- [About this task] Please copy the data below exactly; none of the pictures in it belong in the copy.

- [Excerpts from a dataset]
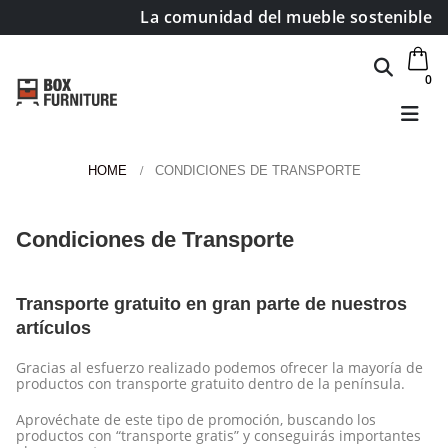
La comunidad del mueble sostenible
0
HOME
CONDICIONES DE TRANSPORTE
Condiciones de Transporte
Transporte gratuito en gran parte de nuestros
artículos
Gracias al esfuerzo realizado podemos ofrecer la mayoría de
productos con transporte gratuito dentro de la península.
Aprovéchate de este tipo de promoción, buscando los
productos con “transporte gratis” y conseguirás importantes
Área de clientes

- [Output for this exercise]
La comunidad del mueble sostenible
0
HOME
CONDICIONES DE TRANSPORTE
Condiciones de Transporte
Transporte gratuito en gran parte de nuestros
artículos
Gracias al esfuerzo realizado podemos ofrecer la mayoría de
productos con transporte gratuito dentro de la península.
Aprovéchate de este tipo de promoción, buscando los
productos con “transporte gratis” y conseguirás importantes
Área de clientes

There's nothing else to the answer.